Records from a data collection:

======

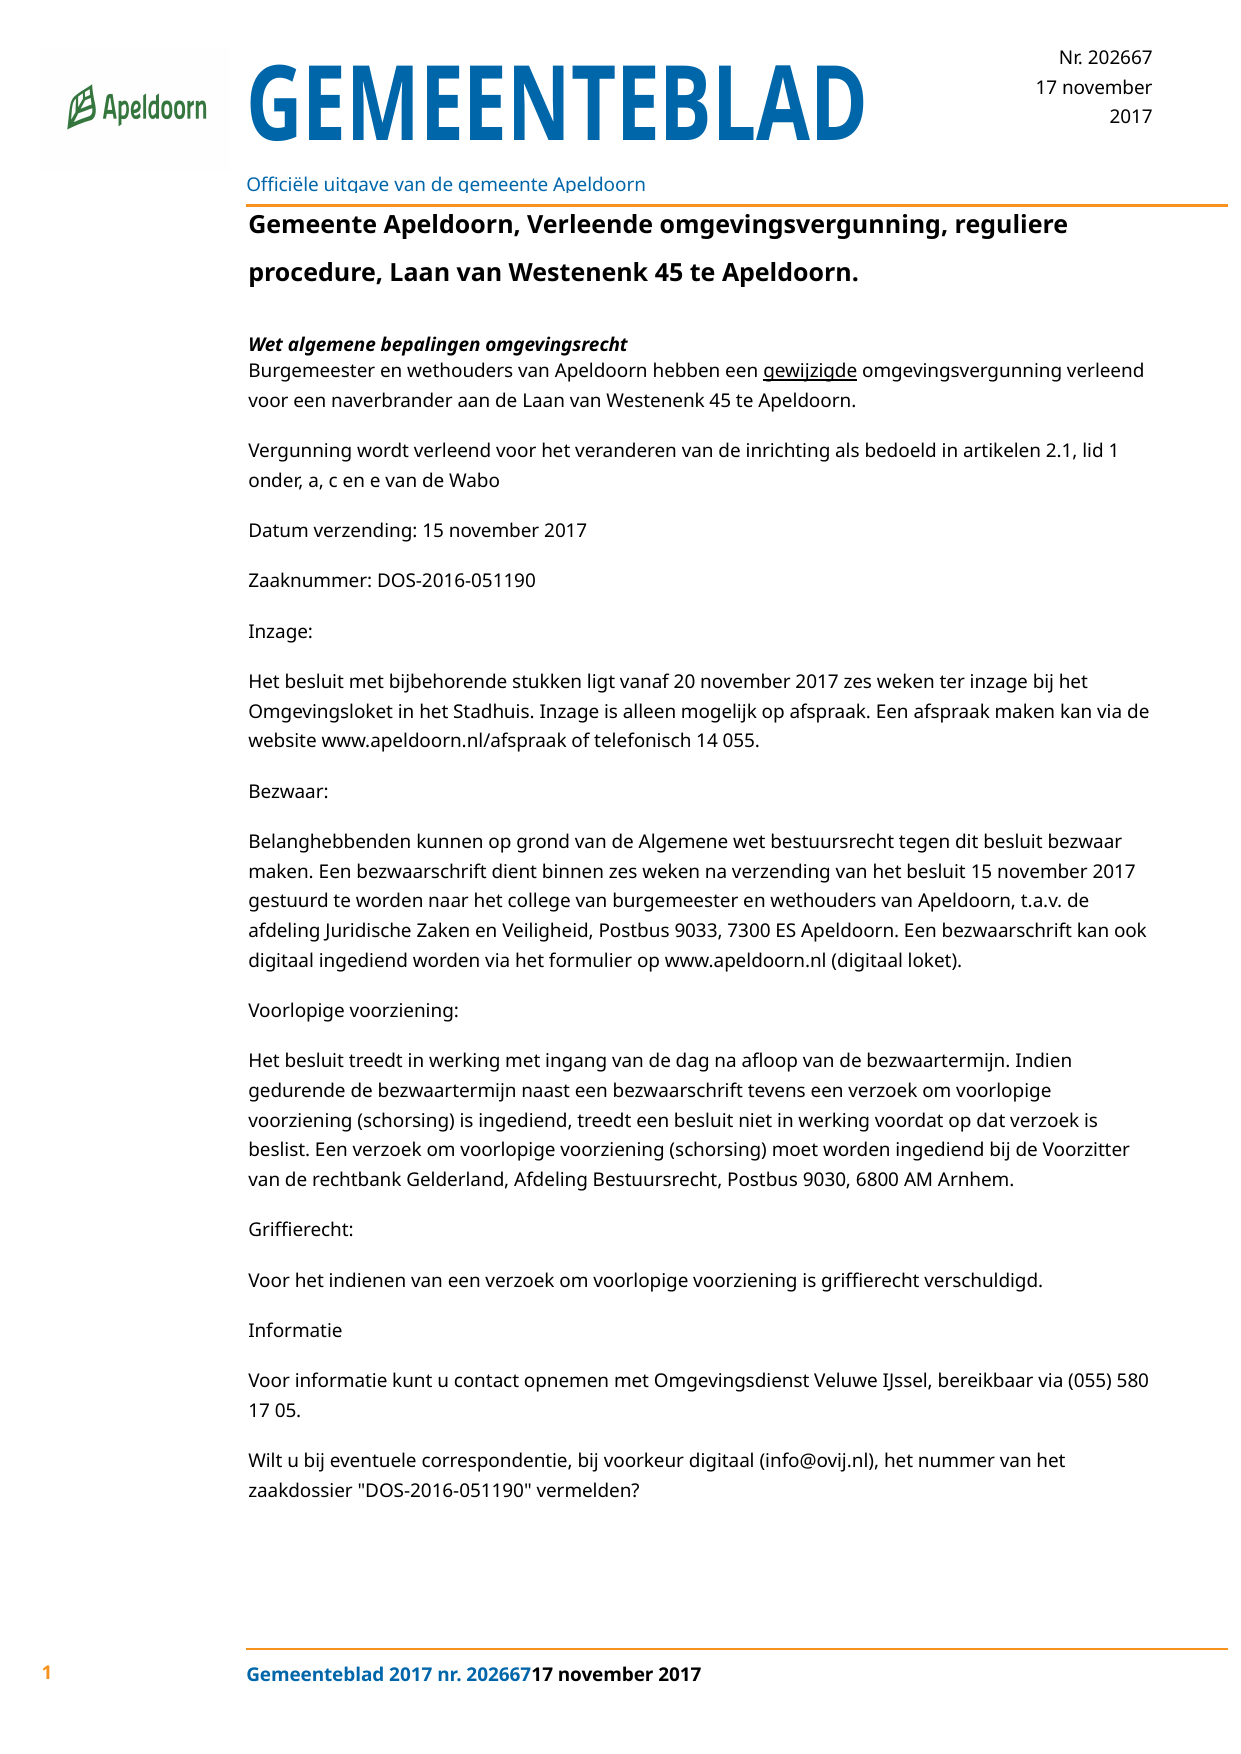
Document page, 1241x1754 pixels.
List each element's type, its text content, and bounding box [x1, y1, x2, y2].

text Belanghebbenden kunnen op grond van de Algemene wet bestuursrecht tegen dit besluit bezwaar maken. Een bezwaarschrift dient binnen zes weken na verzending van het besluit 15 november 2017 gestuurd te worden naar het college van burgemeester en wethouders van Apeldoorn, t.a.v. de afdeling Juridische Zaken en Veiligheid, Postbus 9033, 7300 ES Apeldoorn. Een bezwaarschrift kan ook digitaal ingediend worden via het formulier op www.apeldoorn.nl (digitaal loket). [248, 828, 1152, 972]
text Het besluit treedt in werking met ingang van de dag na afloop van de bezwaartermijn. Indien gedurende de bezwaartermijn naast een bezwaarschrift tevens een verzoek om voorlopige voorziening (schorsing) is ingediend, treedt een besluit niet in werking voordat op dat verzoek is beslist. Een verzoek om voorlopige voorziening (schorsing) moet worden ingediend bij de Voorzitter van de rechtbank Gelderland, Afdeling Bestuursrecht, Postbus 9030, 6800 AM Arnhem. [248, 1048, 1152, 1192]
text Voorlopige voorziening: [248, 997, 1152, 1023]
text Burgemeester en wethouders van Apeldoorn hebben een gewijzigde omgevingsvergunning verleend voor een naverbrander aan de Laan van Westenenk 45 te Apeldoorn. [248, 357, 1152, 412]
text Voor informatie kunt u contact opnemen met Omgevingsdienst Veluwe IJssel, bereikbaar via (055) 580 17 05. [248, 1368, 1152, 1423]
text Het besluit met bijbehorende stukken ligt vanaf 20 november 2017 zes weken ter inzage bij het Omgevingsloket in het Stadhuis. Inzage is alleen mogelijk op afspraak. Een afspraak maken kan via de website www.apeldoorn.nl/afspraak of telefonisch 14 055. [248, 668, 1152, 753]
text Griffierecht: [248, 1216, 1152, 1242]
picture [41, 47, 231, 172]
text Vergunning wordt verleend voor het veranderen van de inrichting als bedoeld in artikelen 2.1, lid 1 onder, a, c en e van de Wabo [248, 437, 1152, 492]
text Informatie [248, 1317, 1152, 1343]
text Datum verzending: 15 november 2017 [248, 517, 1152, 543]
text Zaaknummer: DOS-2016-051190 [248, 568, 1152, 593]
text Wilt u bij eventuele correspondentie, bij voorkeur digitaal (info@ovij.nl), het nummer van het zaakdossier "DOS-2016-051190" vermelden? [248, 1448, 1152, 1503]
text Inzage: [248, 618, 1152, 644]
text Bezwaar: [248, 778, 1152, 804]
text Gemeente Apeldoorn, Verleende omgevingsvergunning, reguliere procedure, Laan van Westenenk 45 te Apeldoorn. [248, 207, 1152, 288]
text Wet algemene bepalingen omgevingsrecht [248, 331, 1152, 357]
text Voor het indienen van een verzoek om voorlopige voorziening is griffierecht verschuldigd. [248, 1267, 1152, 1292]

======

Reproduce the listing above line for line, without any changes, and leave the pictures out of your answer.

The output |
Document page, 1241x1754 pixels.
List each element's type, its text content, and bounding box [x1, y1, x2, y2].

text Belanghebbenden kunnen op grond van de Algemene wet bestuursrecht tegen dit besluit bezwaar maken. Een bezwaarschrift dient binnen zes weken na verzending van het besluit 15 november 2017 gestuurd te worden naar het college van burgemeester en wethouders van Apeldoorn, t.a.v. de afdeling Juridische Zaken en Veiligheid, Postbus 9033, 7300 ES Apeldoorn. Een bezwaarschrift kan ook digitaal ingediend worden via het formulier op www.apeldoorn.nl (digitaal loket). [248, 828, 1152, 972]
text Het besluit treedt in werking met ingang van de dag na afloop van de bezwaartermijn. Indien gedurende de bezwaartermijn naast een bezwaarschrift tevens een verzoek om voorlopige voorziening (schorsing) is ingediend, treedt een besluit niet in werking voordat op dat verzoek is beslist. Een verzoek om voorlopige voorziening (schorsing) moet worden ingediend bij de Voorzitter van de rechtbank Gelderland, Afdeling Bestuursrecht, Postbus 9030, 6800 AM Arnhem. [248, 1048, 1152, 1192]
text Voorlopige voorziening: [248, 997, 1152, 1023]
text Burgemeester en wethouders van Apeldoorn hebben een gewijzigde omgevingsvergunning verleend voor een naverbrander aan de Laan van Westenenk 45 te Apeldoorn. [248, 357, 1152, 412]
text Voor informatie kunt u contact opnemen met Omgevingsdienst Veluwe IJssel, bereikbaar via (055) 580 17 05. [248, 1368, 1152, 1423]
text Het besluit met bijbehorende stukken ligt vanaf 20 november 2017 zes weken ter inzage bij het Omgevingsloket in het Stadhuis. Inzage is alleen mogelijk op afspraak. Een afspraak maken kan via de website www.apeldoorn.nl/afspraak of telefonisch 14 055. [248, 668, 1152, 753]
text Griffierecht: [248, 1216, 1152, 1242]
picture [41, 47, 231, 172]
text Vergunning wordt verleend voor het veranderen van de inrichting als bedoeld in artikelen 2.1, lid 1 onder, a, c en e van de Wabo [248, 437, 1152, 492]
text Informatie [248, 1317, 1152, 1343]
text Datum verzending: 15 november 2017 [248, 517, 1152, 543]
text Zaaknummer: DOS-2016-051190 [248, 568, 1152, 593]
text Wilt u bij eventuele correspondentie, bij voorkeur digitaal (info@ovij.nl), het nummer van het zaakdossier "DOS-2016-051190" vermelden? [248, 1448, 1152, 1503]
text Inzage: [248, 618, 1152, 644]
text Bezwaar: [248, 778, 1152, 804]
text Gemeente Apeldoorn, Verleende omgevingsvergunning, reguliere procedure, Laan van Westenenk 45 te Apeldoorn. [248, 207, 1152, 288]
text Wet algemene bepalingen omgevingsrecht [248, 331, 1152, 357]
text Voor het indienen van een verzoek om voorlopige voorziening is griffierecht verschuldigd. [248, 1267, 1152, 1292]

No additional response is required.